The bill reduces HUD's statutory Title I obligations and gives federal and local governments flexibility to reallocate resources, but it risks cutting federal community development and housing support that low-income people and local projects rely on, potentially shifting costs to taxpayers and creating short-term transition expenses for administering agencies.
State and local governments and HUD can redirect resources and administrative focus away from Title I programs and reduce HUD's statutory grant obligations, providing greater flexibility and simplifying administration.
Low-income individuals, renters, local governments, and nonprofits could lose access to federal community development and housing grants and the infrastructure and community projects those grants support.
Taxpayers, including middle-class families, could face higher local taxes or increased borrowing if state or local governments must replace lost federal funding.
HUD and administering entities will need to revise program administration and may incur transition and implementation costs prior to the October 1, 2025 effective date.

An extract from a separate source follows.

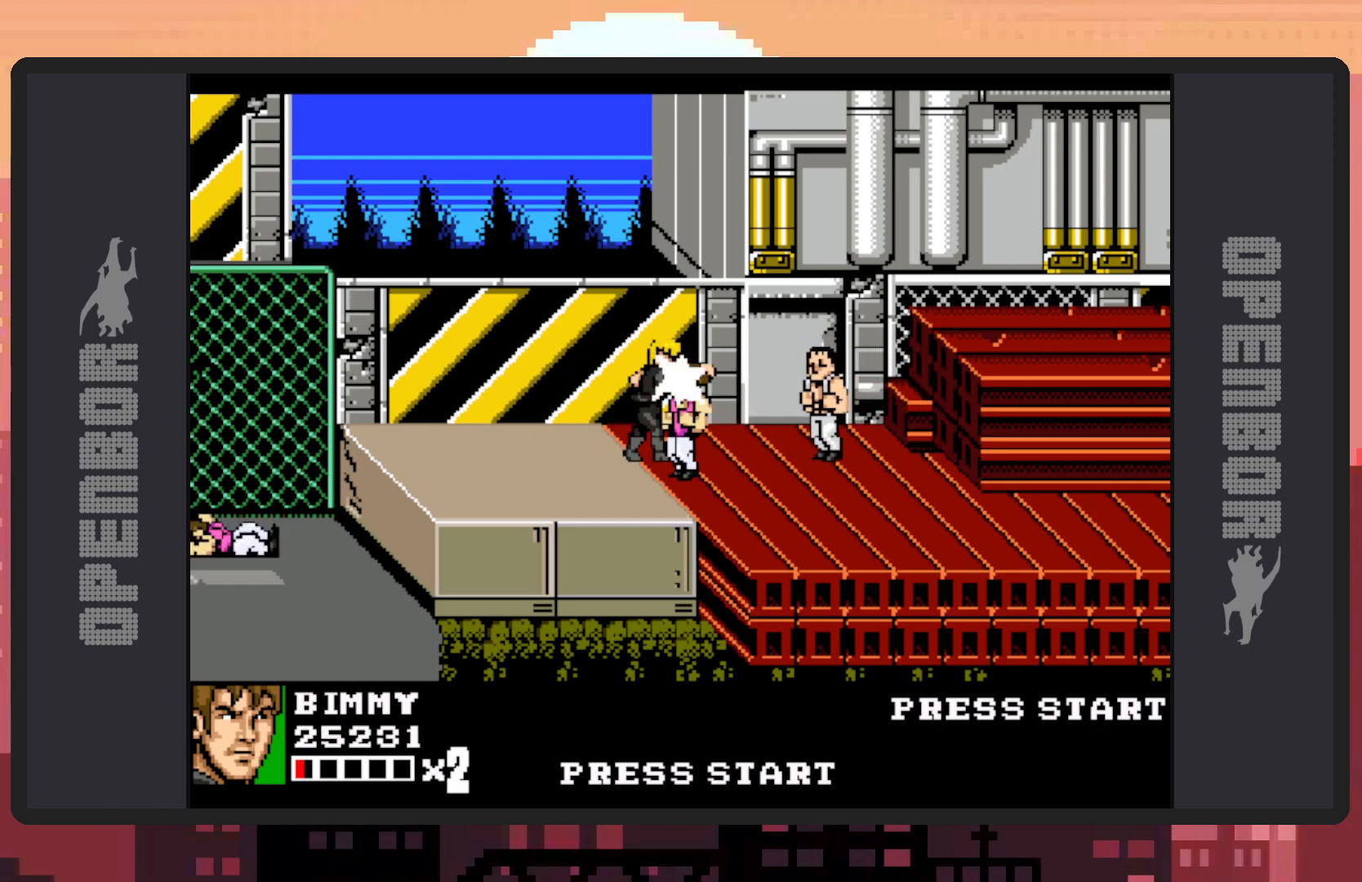
{"buttons": [], "events": [[34, "Y", "up"], [67, "Y", "down"], [117, "Y", "up"], [167, "Y", "down"], [200, "Y", "up"], [251, "Y", "down"], [301, "Y", "up"], [334, "Y", "down"], [384, "Y", "up"], [434, "Y", "down"], [484, "Y", "up"]]}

Based on analysis of 2 sections of legislative text.
Repeals the statutory authorities that create and authorize Community Development Block Grant programs, eliminating those grant authorities effective Oct 1, 2025.
Introduced February 7, 2025 by Tom McClintock · Last progress February 7, 2025
Repeals key statutory authorities that create and authorize Community Development Block Grant (CDBG) programs, eliminating those federal grant authorities as of October 1, 2025. The change removes the statutory basis for a set of housing and community development grants that have funded local housing rehab, infrastructure, public services, and economic development activities for decades.